GENERICS

• Generics is a tool which provides effective method for duplicating concepts.
• Generic enables types to be parameter when defining traits, struct, function etc.

• struct Point{
    x: i32,
    y : i32
  }

• In the above example the struct only takes integer value for x and y. Incase you need to pass floating point, you will need to create another struct, but that would  be inefficient.
• What we can do in this case is:

• struct Point<T>{
    x: T,
    y : T
  }

• In the above case we create a genric structure that takes any data type.
• But this is not a good way as in case we use string to represent point, it will lead to issues like below:

• struct Point<T>{
    x: T,
    y : T
  }
  
  impl<T> Point<T>{
    fn move_offset(&mut self, x: T, y: T){
      self.x += x;
      self.y += y;
    }
  }

• The above example will throw an error as the compiler will not know what kind of datatype is T during compile time and incase we use type String it will lead to error as binary operations can't be used on string.
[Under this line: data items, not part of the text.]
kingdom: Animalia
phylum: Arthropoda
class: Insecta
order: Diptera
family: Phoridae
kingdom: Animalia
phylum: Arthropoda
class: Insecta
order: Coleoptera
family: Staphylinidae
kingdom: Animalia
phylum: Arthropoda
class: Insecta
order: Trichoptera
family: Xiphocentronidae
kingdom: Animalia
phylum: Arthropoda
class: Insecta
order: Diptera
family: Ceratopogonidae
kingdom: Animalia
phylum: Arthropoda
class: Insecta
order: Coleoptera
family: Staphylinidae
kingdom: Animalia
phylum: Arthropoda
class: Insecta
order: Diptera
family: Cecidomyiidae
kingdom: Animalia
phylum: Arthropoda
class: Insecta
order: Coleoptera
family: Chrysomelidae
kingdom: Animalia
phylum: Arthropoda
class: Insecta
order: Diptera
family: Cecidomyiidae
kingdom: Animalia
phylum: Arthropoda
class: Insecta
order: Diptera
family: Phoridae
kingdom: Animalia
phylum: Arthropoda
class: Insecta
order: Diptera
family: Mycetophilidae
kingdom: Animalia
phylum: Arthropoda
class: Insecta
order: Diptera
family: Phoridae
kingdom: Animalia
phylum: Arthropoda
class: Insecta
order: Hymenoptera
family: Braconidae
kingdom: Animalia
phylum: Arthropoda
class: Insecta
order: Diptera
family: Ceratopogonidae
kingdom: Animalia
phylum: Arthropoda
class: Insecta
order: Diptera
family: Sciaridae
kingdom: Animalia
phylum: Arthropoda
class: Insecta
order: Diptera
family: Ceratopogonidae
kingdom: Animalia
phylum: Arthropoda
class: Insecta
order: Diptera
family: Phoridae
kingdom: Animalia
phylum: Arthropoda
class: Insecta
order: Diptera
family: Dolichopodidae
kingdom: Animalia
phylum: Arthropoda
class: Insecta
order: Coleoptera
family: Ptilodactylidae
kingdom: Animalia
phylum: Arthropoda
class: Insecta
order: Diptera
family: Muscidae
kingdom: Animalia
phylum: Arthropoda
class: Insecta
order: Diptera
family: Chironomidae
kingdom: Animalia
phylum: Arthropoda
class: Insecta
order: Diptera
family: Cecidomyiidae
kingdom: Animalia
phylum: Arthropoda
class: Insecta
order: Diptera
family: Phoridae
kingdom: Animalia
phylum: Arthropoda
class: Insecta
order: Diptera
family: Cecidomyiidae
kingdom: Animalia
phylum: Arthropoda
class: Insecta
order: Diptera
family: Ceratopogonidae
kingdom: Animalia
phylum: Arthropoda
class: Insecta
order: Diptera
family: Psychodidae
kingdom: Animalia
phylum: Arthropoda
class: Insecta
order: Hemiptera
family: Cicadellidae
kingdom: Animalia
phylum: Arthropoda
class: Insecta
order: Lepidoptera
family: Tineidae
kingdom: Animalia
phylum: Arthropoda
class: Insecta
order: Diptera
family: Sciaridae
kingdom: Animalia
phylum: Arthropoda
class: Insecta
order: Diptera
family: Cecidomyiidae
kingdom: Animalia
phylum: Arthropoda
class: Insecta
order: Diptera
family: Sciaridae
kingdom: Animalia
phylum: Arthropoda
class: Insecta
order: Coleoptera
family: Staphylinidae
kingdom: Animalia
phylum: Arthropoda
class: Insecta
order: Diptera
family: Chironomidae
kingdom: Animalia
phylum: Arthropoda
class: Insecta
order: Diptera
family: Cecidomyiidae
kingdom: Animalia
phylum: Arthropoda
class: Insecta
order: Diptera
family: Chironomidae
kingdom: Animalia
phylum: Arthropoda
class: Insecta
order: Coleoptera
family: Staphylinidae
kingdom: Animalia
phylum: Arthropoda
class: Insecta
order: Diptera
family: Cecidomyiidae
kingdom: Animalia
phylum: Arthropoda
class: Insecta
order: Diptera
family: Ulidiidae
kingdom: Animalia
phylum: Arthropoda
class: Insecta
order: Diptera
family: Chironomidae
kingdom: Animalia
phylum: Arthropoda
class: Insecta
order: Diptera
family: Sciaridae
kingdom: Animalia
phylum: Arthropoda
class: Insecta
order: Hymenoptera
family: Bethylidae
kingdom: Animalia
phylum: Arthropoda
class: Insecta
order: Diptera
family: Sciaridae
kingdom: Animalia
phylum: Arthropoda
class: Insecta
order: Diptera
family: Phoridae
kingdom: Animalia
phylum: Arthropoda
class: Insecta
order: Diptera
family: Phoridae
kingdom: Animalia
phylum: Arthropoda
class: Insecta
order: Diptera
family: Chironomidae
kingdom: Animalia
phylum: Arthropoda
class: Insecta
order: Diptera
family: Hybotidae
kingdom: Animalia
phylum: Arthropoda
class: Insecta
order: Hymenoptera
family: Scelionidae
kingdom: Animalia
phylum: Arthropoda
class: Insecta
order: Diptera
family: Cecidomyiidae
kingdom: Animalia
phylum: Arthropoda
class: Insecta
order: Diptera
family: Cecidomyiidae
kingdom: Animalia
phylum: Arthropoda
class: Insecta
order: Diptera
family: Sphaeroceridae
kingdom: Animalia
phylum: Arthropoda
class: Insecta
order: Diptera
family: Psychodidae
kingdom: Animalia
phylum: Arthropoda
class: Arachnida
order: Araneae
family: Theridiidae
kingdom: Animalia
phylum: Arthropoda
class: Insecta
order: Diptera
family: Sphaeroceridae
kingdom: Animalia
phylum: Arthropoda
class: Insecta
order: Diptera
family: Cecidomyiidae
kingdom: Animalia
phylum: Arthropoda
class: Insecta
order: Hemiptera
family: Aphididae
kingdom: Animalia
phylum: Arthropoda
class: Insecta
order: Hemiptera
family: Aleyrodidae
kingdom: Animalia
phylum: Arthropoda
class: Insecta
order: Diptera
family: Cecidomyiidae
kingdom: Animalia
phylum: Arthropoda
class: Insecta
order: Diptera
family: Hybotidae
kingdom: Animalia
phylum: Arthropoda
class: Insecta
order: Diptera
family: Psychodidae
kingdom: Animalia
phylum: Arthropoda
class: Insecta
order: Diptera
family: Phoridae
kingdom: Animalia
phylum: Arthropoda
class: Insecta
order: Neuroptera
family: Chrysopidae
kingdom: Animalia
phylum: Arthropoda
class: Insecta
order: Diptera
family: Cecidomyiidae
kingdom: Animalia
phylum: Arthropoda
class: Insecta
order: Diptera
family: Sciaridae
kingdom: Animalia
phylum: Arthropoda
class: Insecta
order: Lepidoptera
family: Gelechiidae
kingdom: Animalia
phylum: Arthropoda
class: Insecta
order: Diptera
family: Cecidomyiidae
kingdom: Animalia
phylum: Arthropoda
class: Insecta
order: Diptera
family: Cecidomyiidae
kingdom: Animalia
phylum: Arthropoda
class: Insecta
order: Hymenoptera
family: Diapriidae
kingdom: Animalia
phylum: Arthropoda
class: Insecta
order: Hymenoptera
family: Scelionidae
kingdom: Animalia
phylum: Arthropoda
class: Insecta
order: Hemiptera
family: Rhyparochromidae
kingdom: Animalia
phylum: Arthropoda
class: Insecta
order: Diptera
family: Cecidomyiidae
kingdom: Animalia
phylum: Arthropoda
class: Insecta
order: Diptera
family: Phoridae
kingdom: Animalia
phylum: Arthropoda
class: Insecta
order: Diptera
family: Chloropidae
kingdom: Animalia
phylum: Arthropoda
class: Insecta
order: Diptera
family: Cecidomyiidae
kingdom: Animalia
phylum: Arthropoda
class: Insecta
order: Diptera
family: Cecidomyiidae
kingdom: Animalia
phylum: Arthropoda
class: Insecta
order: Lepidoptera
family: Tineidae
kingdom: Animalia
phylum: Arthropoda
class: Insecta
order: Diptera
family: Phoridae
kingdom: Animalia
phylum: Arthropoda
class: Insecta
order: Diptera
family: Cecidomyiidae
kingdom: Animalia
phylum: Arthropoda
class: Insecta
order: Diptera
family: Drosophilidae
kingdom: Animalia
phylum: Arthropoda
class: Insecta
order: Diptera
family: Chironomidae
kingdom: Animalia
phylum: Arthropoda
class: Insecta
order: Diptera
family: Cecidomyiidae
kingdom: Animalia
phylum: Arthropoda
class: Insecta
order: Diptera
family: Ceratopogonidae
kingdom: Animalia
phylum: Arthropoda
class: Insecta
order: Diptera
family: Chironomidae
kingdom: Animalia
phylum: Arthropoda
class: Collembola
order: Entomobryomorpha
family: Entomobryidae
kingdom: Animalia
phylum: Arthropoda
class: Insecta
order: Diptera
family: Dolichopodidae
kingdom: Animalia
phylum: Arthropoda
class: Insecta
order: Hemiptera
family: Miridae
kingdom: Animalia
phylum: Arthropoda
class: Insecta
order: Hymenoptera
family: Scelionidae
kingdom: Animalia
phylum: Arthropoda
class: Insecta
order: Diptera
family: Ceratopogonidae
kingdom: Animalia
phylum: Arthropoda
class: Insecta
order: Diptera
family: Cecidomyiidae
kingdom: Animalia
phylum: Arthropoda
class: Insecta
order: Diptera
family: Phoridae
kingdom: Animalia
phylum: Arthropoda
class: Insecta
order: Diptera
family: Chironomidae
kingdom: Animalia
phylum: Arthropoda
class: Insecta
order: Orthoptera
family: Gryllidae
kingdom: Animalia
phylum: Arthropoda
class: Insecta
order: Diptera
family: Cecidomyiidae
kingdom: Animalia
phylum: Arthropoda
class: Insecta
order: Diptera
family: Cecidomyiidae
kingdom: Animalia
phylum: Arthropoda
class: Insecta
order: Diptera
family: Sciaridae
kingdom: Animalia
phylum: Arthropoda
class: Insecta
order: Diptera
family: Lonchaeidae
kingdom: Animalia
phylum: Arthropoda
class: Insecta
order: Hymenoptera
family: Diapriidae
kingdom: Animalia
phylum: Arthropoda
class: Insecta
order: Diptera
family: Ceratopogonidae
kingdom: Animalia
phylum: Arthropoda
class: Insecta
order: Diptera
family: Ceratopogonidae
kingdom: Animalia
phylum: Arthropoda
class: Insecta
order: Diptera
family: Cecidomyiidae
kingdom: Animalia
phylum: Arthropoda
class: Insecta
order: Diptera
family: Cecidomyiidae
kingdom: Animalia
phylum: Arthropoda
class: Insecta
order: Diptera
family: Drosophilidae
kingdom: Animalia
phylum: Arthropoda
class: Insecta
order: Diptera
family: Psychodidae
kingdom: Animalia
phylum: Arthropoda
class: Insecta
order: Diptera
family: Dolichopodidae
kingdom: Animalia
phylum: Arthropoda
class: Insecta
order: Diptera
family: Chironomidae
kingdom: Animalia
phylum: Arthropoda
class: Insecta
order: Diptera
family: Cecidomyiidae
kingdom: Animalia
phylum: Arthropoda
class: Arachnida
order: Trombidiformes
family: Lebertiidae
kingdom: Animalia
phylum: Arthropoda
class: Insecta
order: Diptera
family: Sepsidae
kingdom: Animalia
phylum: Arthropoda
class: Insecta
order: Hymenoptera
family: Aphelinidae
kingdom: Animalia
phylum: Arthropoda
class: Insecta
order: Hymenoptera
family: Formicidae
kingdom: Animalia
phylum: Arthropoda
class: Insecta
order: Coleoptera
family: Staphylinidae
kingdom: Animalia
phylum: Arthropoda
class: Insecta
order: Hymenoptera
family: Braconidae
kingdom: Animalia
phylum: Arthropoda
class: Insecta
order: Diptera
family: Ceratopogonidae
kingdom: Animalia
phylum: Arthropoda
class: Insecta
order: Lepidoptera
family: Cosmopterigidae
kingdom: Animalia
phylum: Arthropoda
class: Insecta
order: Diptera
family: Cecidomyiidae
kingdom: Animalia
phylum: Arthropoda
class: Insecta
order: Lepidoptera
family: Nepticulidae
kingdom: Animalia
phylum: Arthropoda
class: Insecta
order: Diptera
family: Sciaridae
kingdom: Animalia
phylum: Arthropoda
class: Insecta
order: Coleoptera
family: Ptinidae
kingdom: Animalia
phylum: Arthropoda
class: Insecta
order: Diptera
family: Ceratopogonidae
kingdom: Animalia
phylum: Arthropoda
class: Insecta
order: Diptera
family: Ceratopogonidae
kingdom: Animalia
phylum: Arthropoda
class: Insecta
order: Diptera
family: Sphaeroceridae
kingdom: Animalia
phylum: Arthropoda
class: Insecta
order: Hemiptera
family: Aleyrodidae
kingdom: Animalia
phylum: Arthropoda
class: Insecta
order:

• use std::ops::AddAssign;
  
  struct Point<T>{
    x: T,
    y : T
  }
  
  impl<T> Point<T>
  where 
      T: AddAssign,
  {
    fn move_offset(&mut self, x: T, y: T){
      self.x += x;
      self.y += y;
    }
  }

• The above code block shows us how to get rid of the error when using generic types. In the above example we used a trait called AddAssingn (+=).
• You can sum to point like below:

• use std::ops::AddAssign;
  #[derive(Debug)]
  struct Point<T>{
    x: T,
    y : T
  }
  
  impl<T: AddAssin> AddAssign for Point<T>{
    fn add_assign(&mut self, other:Self){
      self.x += other.x;
      self.y += other.y;
    }
  }
  
  fn main(){
    point1: Point<f32> = Point{x:32.00, y:54.00};
    point2: Point<f32> = Point{x:323.00, y:32.00};
    point1 +=point2;
    println!9("Sum:{}", point1);
  }

PARTIAL EQ

• It enables us to compare two instances of a struct like below:

• #[derive(Debug)]
  struct Point<T>{
    x: T,
    y : T
  }
  
  impl<T: PartialEq> PartialEq for Point<T>{
    fn eq(&self, other:&Self){
      self.x += other.x && self.y += other.y;
    }
  }
  
  fn main(){
    point1: Point<f32> = Point{x:32.00, y:54.00};
    point2: Point<f32> = Point{x:323.00, y:32.00};
    if point1 == point2{
      println!("They are both equal);
    }
  }

• #[derive(Debug)]
  trait CanRun{
     fn run(&self);
  }
  
  trait CanWalk{
     fn walk(&self);
  }
  
  impl <T:CanRun> CanRun for Vec<T>{
    fn run(&self){
      for item: &T in self{
         item.run();
      }
    }
  }
  impl <T:CanWalk> CanWalk for Vec<T>{
    fn walk(&self){
      for item: &T in self{
         item.walk();
      }
    }
  }
  
  struct Person{
    name:String
  }
  
  struct Elephant{
    name:String
  }
  
  impl CanWalk for Elephant{
    fn walk(&self){
      println!("{} is running", self.name);
    }
  }
  
  impl CanWalk for Person{
    fn walk(&self){
      println!("{} is running", self.name);
    }
  }
  impl CanRun for Person{
    fn walk(&self){
      println!("{} is running", self.name);
    }
  }
  
  fn main(){
     let people: Vec<Person> = vec![
        Person {
          name: "John.to_string(),
        },
        Person {
          name: "Sanu.to_string(),
        },
        Person {
          name: "Shilshad.to_string(),
        }
     ]
  
     peopel.run();
     people.walk();
  
     let elephants: Vec<Elephant> = vec![
        Elephant{
          name: "John.to_string(),
        },
        Elephant{
          name: "Sanu.to_string(),
        },
        Elephant{
          name: "Shilshad.to_string(),
        }
     ]
     elephant.walk();
     elephant.run();
  }
  
  

• The above example implements a code which allows a vector to run a method if all its element can run the method.
• The above code block will throw an error as the trait CanRun was implemented for structure elephant.